Reproduce the text of all the records below word for word, leaving the pictures out of your answer.

#### Exercise input
[Start of Attachment]
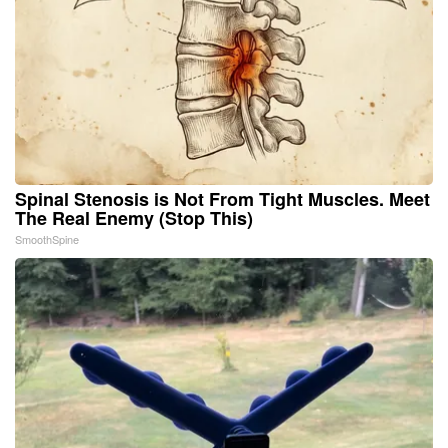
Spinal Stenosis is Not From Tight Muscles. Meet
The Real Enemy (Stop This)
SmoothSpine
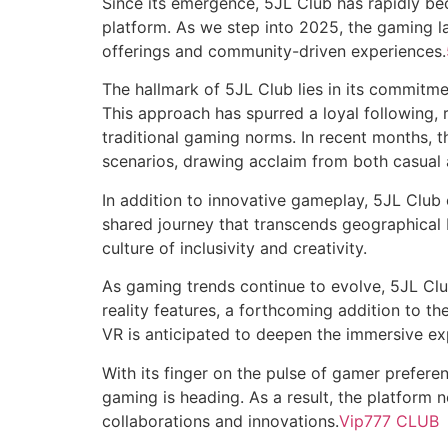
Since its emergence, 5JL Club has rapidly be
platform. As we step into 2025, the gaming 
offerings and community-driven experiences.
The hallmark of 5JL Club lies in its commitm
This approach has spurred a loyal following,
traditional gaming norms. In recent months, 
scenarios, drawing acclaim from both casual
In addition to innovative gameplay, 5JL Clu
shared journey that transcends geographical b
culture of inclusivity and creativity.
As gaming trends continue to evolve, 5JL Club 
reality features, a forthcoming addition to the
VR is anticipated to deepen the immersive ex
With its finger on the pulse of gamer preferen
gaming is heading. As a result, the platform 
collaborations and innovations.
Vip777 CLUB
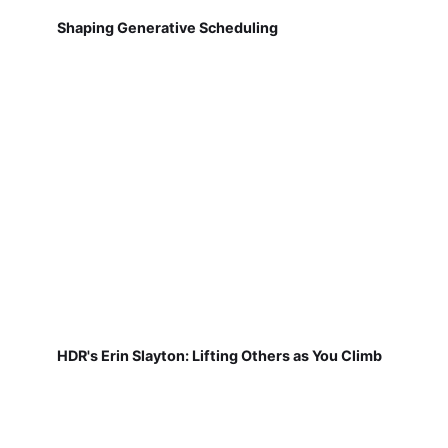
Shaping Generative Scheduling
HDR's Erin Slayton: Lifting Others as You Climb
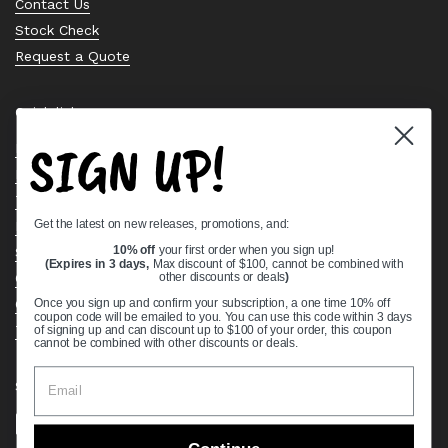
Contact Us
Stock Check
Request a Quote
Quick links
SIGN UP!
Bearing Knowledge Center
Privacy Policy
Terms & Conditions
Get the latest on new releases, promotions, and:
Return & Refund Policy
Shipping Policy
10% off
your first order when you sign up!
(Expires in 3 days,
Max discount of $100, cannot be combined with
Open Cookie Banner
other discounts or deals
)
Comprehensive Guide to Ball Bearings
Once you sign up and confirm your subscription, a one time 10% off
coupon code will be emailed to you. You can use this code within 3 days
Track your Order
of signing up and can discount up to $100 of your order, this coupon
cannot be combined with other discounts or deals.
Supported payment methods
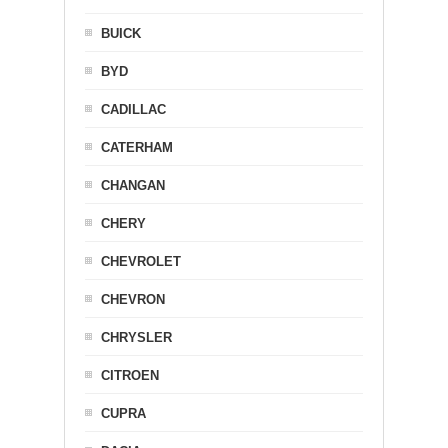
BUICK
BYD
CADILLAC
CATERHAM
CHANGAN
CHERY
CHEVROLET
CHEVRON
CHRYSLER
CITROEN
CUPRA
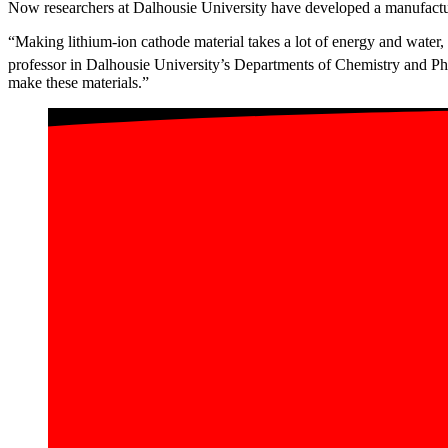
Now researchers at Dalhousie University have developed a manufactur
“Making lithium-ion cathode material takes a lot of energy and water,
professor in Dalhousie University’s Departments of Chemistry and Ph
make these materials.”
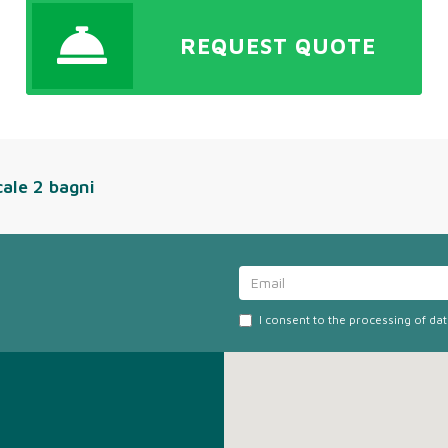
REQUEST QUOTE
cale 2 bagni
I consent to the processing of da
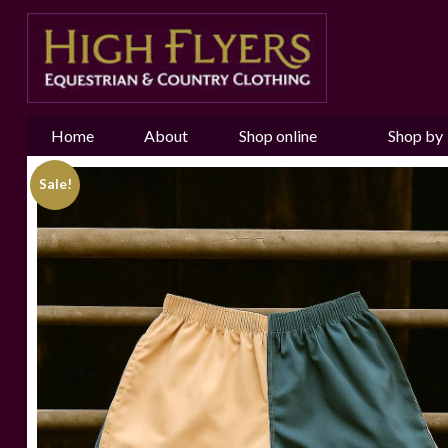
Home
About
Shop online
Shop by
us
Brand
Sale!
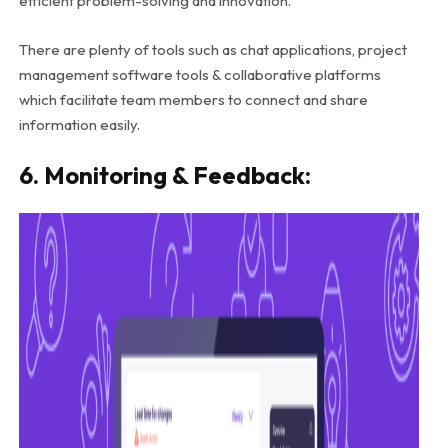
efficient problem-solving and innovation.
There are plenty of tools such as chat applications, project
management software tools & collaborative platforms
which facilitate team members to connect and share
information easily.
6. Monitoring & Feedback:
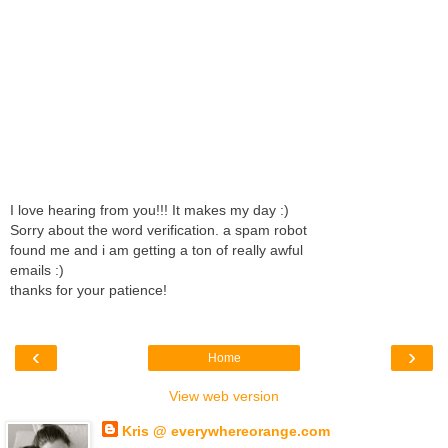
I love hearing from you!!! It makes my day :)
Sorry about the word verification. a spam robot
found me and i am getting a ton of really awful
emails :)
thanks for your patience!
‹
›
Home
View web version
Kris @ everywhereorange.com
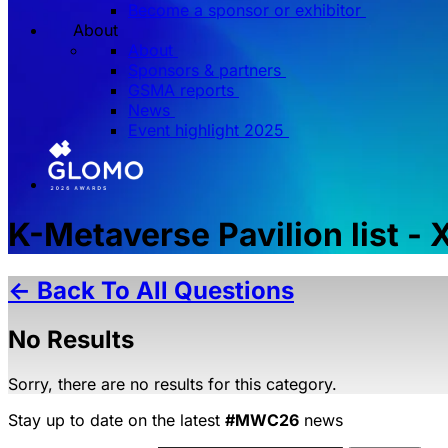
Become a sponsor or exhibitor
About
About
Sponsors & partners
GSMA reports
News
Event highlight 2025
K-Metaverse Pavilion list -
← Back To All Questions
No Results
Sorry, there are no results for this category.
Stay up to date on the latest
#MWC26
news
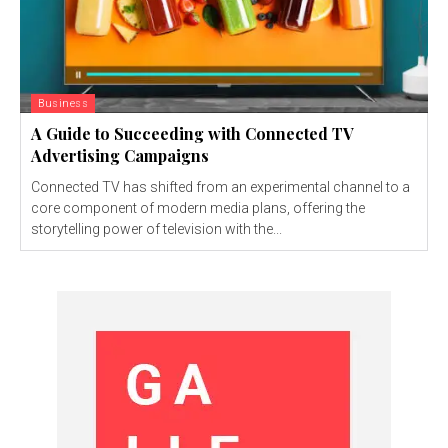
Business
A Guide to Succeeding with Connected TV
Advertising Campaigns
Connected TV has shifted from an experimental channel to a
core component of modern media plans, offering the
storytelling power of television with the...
[End of Attachment]
#### Reply
Spinal Stenosis is Not From Tight Muscles. Meet
The Real Enemy (Stop This)
SmoothSpine
Since its emergence, 5JL Club has rapidly be
platform. As we step into 2025, the gaming 
offerings and community-driven experiences.
The hallmark of 5JL Club lies in its commitm
This approach has spurred a loyal following,
traditional gaming norms. In recent months, 
scenarios, drawing acclaim from both casual
In addition to innovative gameplay, 5JL Clu
shared journey that transcends geographical b
culture of inclusivity and creativity.
As gaming trends continue to evolve, 5JL Club 
reality features, a forthcoming addition to the
VR is anticipated to deepen the immersive ex
With its finger on the pulse of gamer preferen
gaming is heading. As a result, the platform 
collaborations and innovations.
Vip777 CLUB
Shaping Generative Scheduling
HDR's Erin Slayton: Lifting Others as You Climb
Contact Us
Stock Check
Request a Quote
Quick links
SIGN UP!
Bearing Knowledge Center
Privacy Policy
Terms & Conditions
Get the latest on new releases, promotions, and:
Return & Refund Policy
Shipping Policy
10% off
your first order when you sign up!
(Expires in 3 days,
Max discount of $100, cannot be combined with
Open Cookie Banner
other discounts or deals
)
Comprehensive Guide to Ball Bearings
Once you sign up and confirm your subscription, a one time 10% off
coupon code will be emailed to you. You can use this code within 3 days
Track your Order
of signing up and can discount up to $100 of your order, this coupon
cannot be combined with other discounts or deals.
Supported payment methods
BUICK
BYD
CADILLAC
CATERHAM
CHANGAN
CHERY
CHEVROLET
CHEVRON
CHRYSLER
CITROEN
CUPRA
Now researchers at Dalhousie University have developed a manufactur
“Making lithium-ion cathode material takes a lot of energy and water,
professor in Dalhousie University’s Departments of Chemistry and Ph
make these materials.”
REQUEST QUOTE
cale 2 bagni
I consent to the processing of da
Home
About
Shop online
Shop by
us
Brand
Sale!
efficient problem-solving and innovation.
There are plenty of tools such as chat applications, project
management software tools & collaborative platforms
which facilitate team members to connect and share
information easily.
6. Monitoring & Feedback:
I love hearing from you!!! It makes my day :)
Sorry about the word verification. a spam robot
found me and i am getting a ton of really awful
emails :)
thanks for your patience!
‹
›
Home
View web version
Kris @ everywhereorange.com
Become a sponsor or exhibitor
About
About
Sponsors & partners
GSMA reports
News
Event highlight 2025
K-Metaverse Pavilion list -
← Back To All Questions
No Results
Sorry, there are no results for this category.
Stay up to date on the latest
#MWC26
news
Business
A Guide to Succeeding with Connected TV
Advertising Campaigns
Connected TV has shifted from an experimental channel to a
core component of modern media plans, offering the
storytelling power of television with the...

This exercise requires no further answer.